Amelia lalu meminta Sugiono mengatasi masalah itu dan menyarankan Indonesia bisa menjaga hubungan baik dengan negara tetangga.
"Dalam forum ini kami meminta Pak Menteri untuk memberi penjelasan antara pernyataan bersama Indonesia dengan China," ungkap dia.
Anggota DPR fraksi NasDem itu berharap tak ada perjanjian dalam perjanjian yang tak transparan.
Anggota DPR fraksi PDIP TB Hasanudin menyampaikan kekhawatiran serupa.
Dia mengatakan Indonesia menolak mentah-mentah sembilan garis putus-putus sejak lama dan menghormati hukum internasional.

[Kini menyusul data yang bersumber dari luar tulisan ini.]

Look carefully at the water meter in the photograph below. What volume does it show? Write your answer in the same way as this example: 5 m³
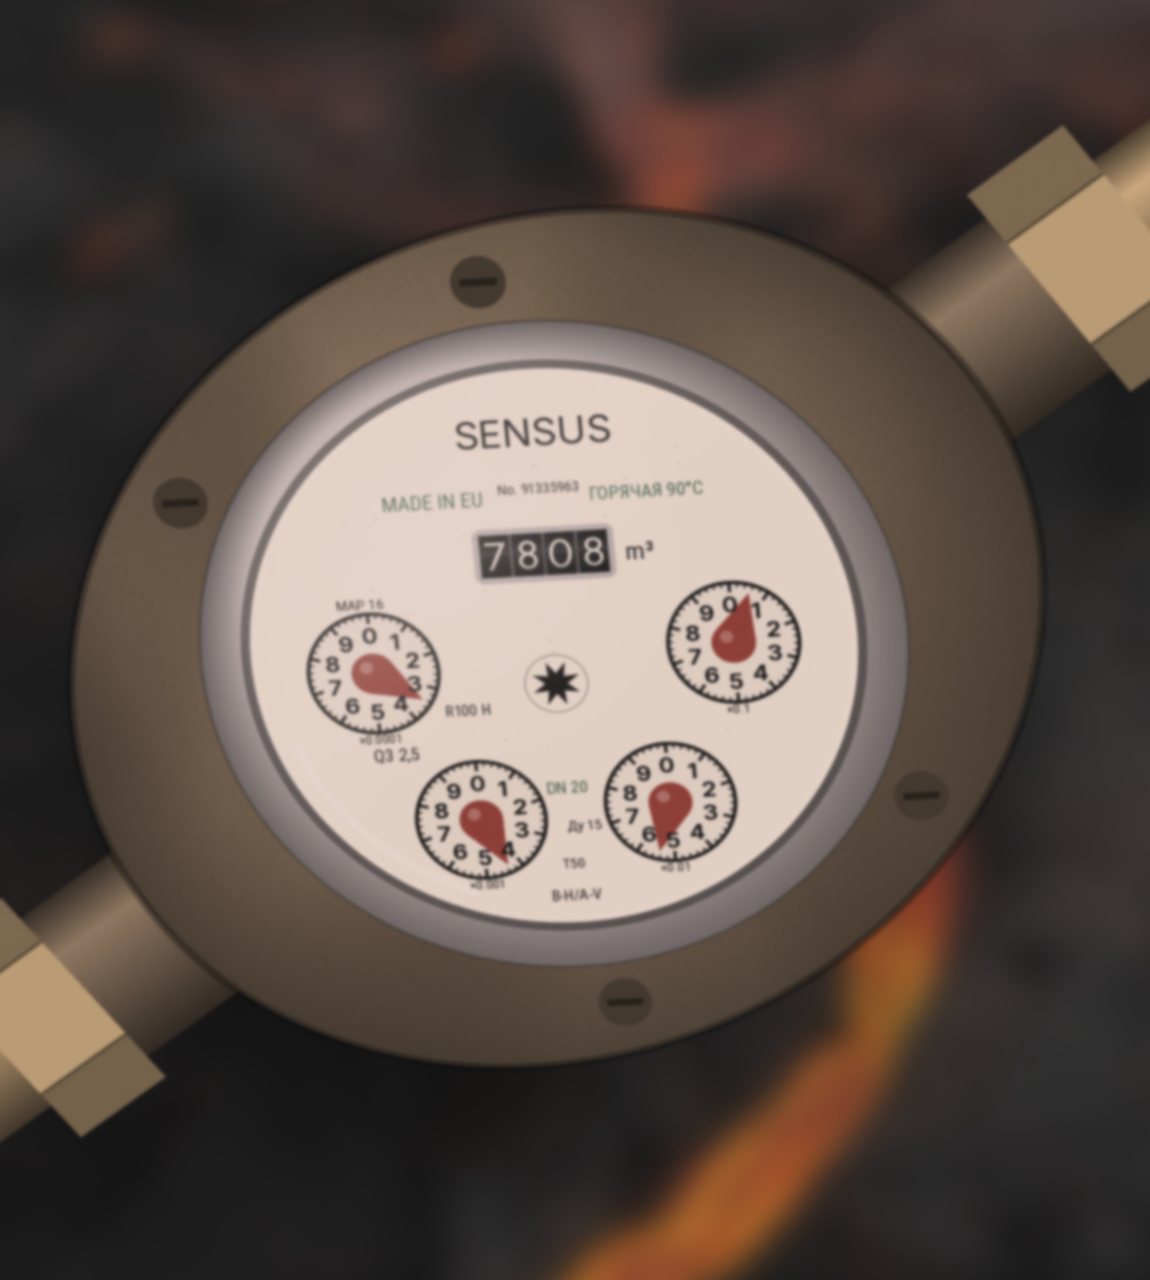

"Dengan pernyataan itu seolah-olah di wilayah yang kita tolak itu, akan ada kerja sama," ujar Hasanuddin.
"Saya mohon penjelasan dari Bapak, apakah betul kita akan mengerjasamakan [bekerja sama di wilayah] nine dash line yang dulu kita tolak itu, atau apakah ada pandangan lain mohon dijelaskan," imbuh dia.
Tak beda jauh, anggota DPR fraksi Demokrat, Rizki Natakusumah, menyoroti code of conduct yang tertera dalam pernyataan bersama RI-China.
"Ini surprising [mengejutkan] untuk saya ya, yang kita ketahui pihak China sendiri against skema CoC, mereka lebih suka bilateral," kata Riski.
"Pertanyaan saya, apakah prinsip dasar dan landasan pikiran CoC yang disebut di joint statement sama dengan yang selama ini kita usulkan," imbuh dia.